── Records supplied ──
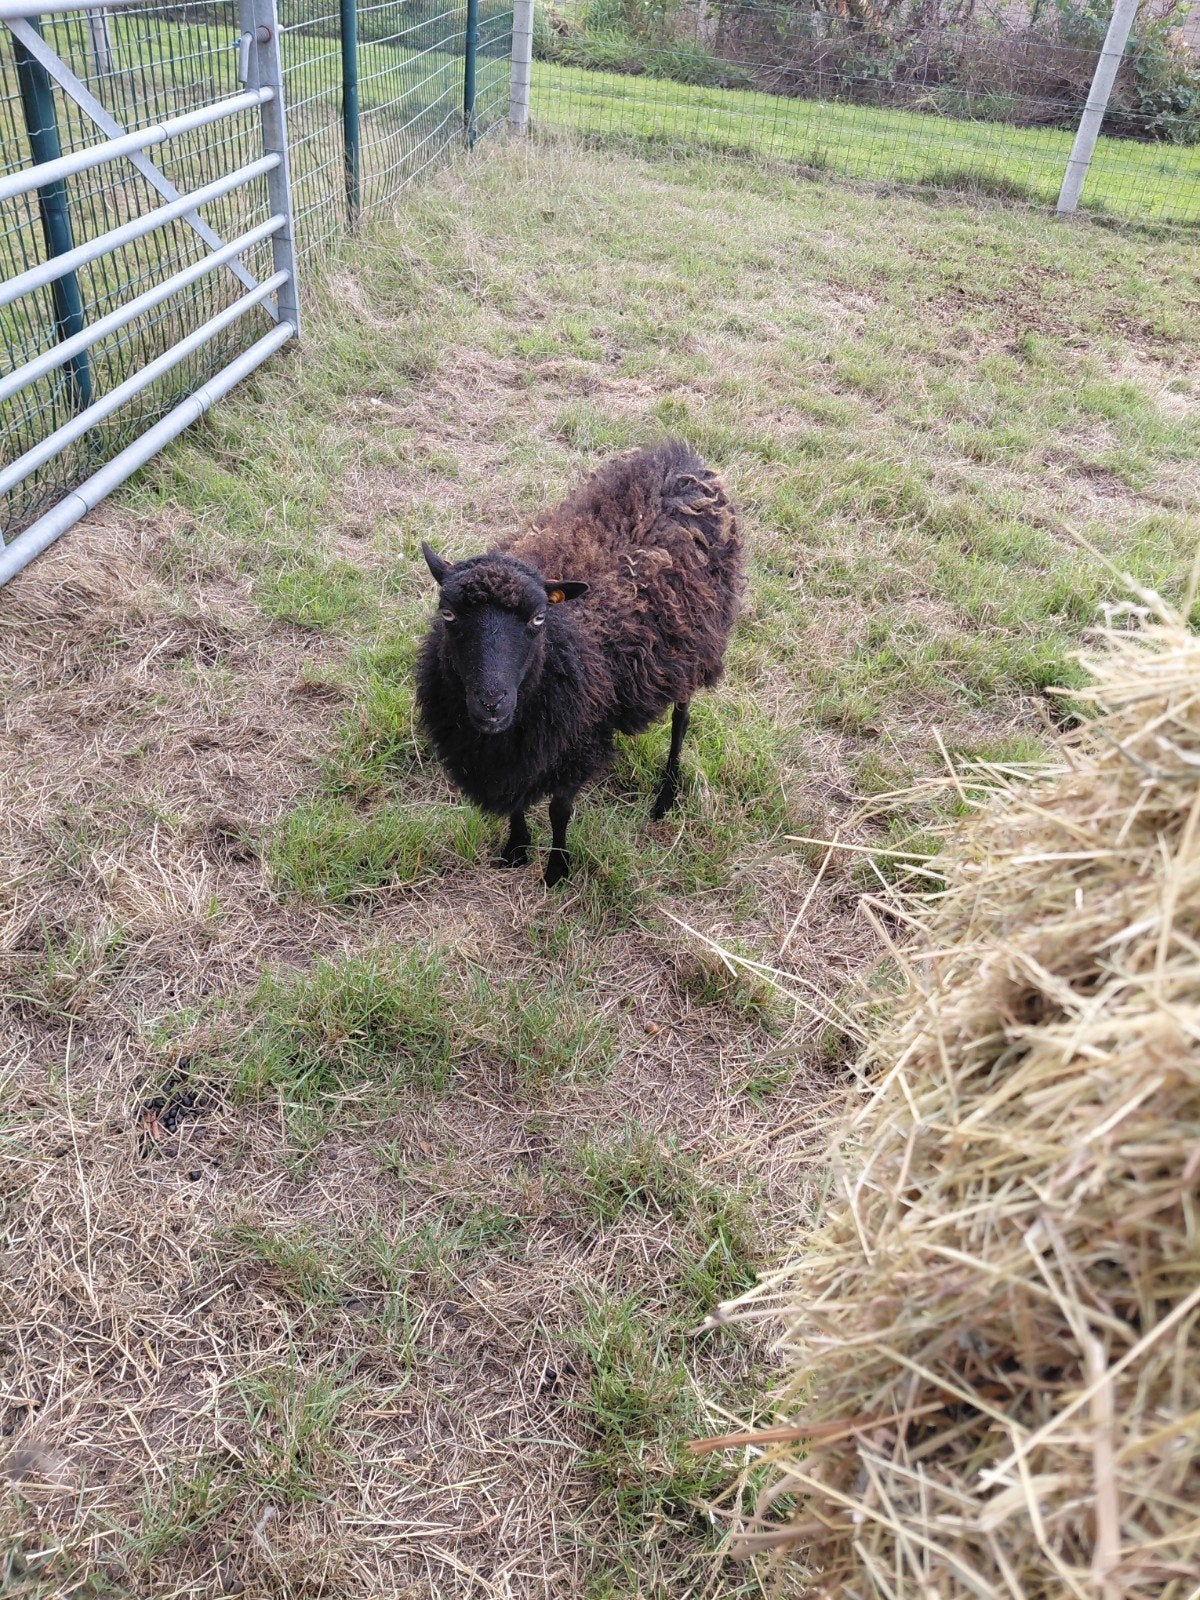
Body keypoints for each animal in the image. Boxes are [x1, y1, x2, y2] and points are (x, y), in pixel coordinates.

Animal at [415, 439, 743, 886]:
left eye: (539, 618)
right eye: (447, 614)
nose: (491, 703)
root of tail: (681, 459)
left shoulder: (577, 743)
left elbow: (559, 811)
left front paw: (557, 869)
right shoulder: (518, 754)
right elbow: (518, 801)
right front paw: (516, 849)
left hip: (693, 650)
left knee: (681, 720)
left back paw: (666, 796)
───
Every line of the data that includes the word "left" should be copied.

**Response to the task:**
left eye: (539, 618)
left shoulder: (577, 743)
left elbow: (559, 811)
left front paw: (557, 869)
left hip: (693, 650)
left knee: (681, 720)
left back paw: (666, 796)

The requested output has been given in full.